One of my favorite teaching strategies is the JIGSAW strategy. It can be used in any grade level and for any subject area. For my forensic science students, I use the JIGSAW strategy for Teaching the Steps of Crime Scene Investigation in Forensics.
What is the JIGSAW strategy?
A JIGSAW activity is a student-directed, cooperative-learning technique that gives students the opportunity to specialize in one aspect of a topic, master the topic, and teach the material to their classmates. Asking students to work together in a jigsaw builds comprehension, encourages cooperation, and improves communication and problem-solving skills. Additionally, it places the responsibility of the learning on the student. This activity works great for introducing a new topic, like the 7 steps of CSI.
How does the JIGSAW work?
A traditional jigsaw activity starts with a concept or topic that you want to teach. For this blog post, I am using the Steps of Crime Scene Investigation. Begin by dividing the concept into 6-8 smaller topics. Since there are 7 steps of crime scene investigation, I created posters for each of the 7 topics that my students would need to learn about.
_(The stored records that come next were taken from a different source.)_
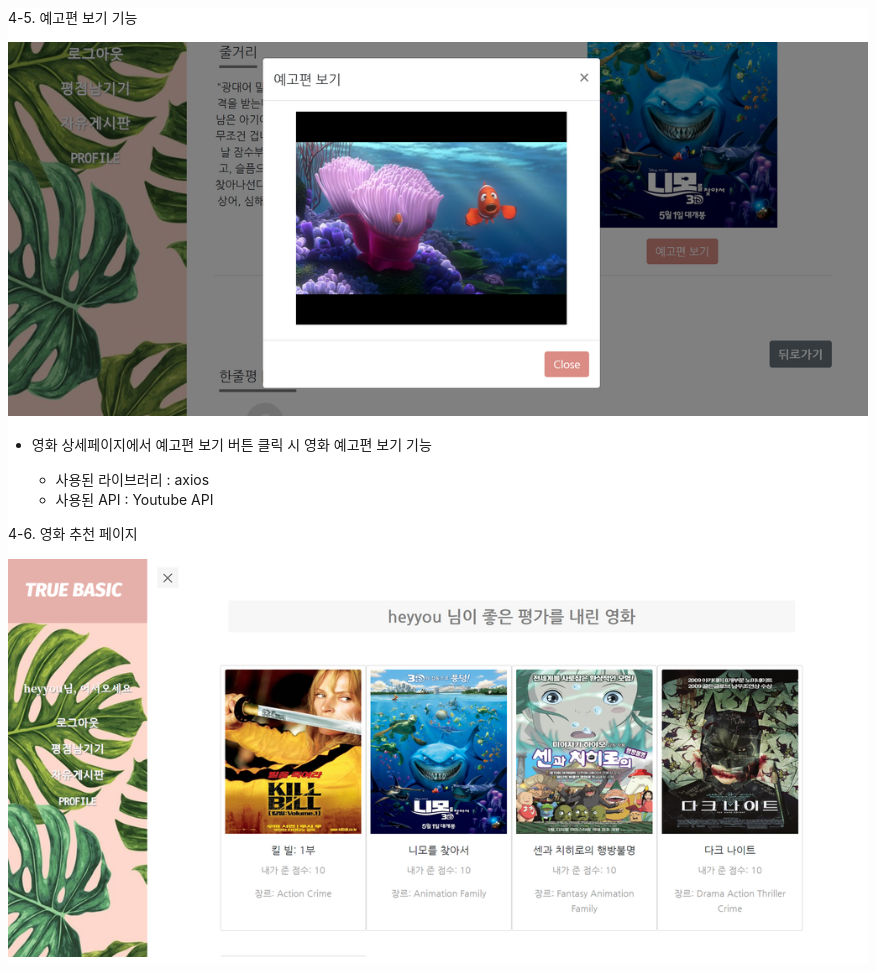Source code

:

4-5. 예고편 보기 기능

![image-20200618151305070](README.assets/image-20200618151305070.png)

- 영화 상세페이지에서 예고편 보기 버튼 클릭 시 영화 예고편 보기 기능

  - 사용된 라이브러리 :  axios
  - 사용된 API :  Youtube API



4-6. 영화 추천 페이지

![image-20200618161407382](README.assets/image-20200618161407382.png)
I started the class period by dividing my students. It works best if there are 3-4 students for EACH topic. These groups were the “expert groups” of the jigsaw. I prepared a guided notes sheet to help students gather information for each topic. Here is an example of what I wanted my experts to know about each topic. Each expert group used the internet and textbooks to answer the guided questions.
While the students worked, I walked around to each group and assigned each group member a different color. For example, for a group of 4, I assigned each student one of the following colors: blue, red, yellow, green.
After about 15 minutes, I broke the students into their “jigsaw” groups. There were four total jigsaw groups (red, blue, green, and yellow). Each group was comprised of one person from each of the 7 “expert” groups. Each person took turns sharing their knowledge with their jigsaw group. As they shared, group members completed this notes packet.
This activity takes about 40-45 minutes to complete from start to finish. If you are interested in grabbing my ready-to-go version of this activity, click HERE.
I hope today’s blog post has provided you with a simple, yet effective strategy for Teaching the Steps of Crime Scene Investigation in Forensics.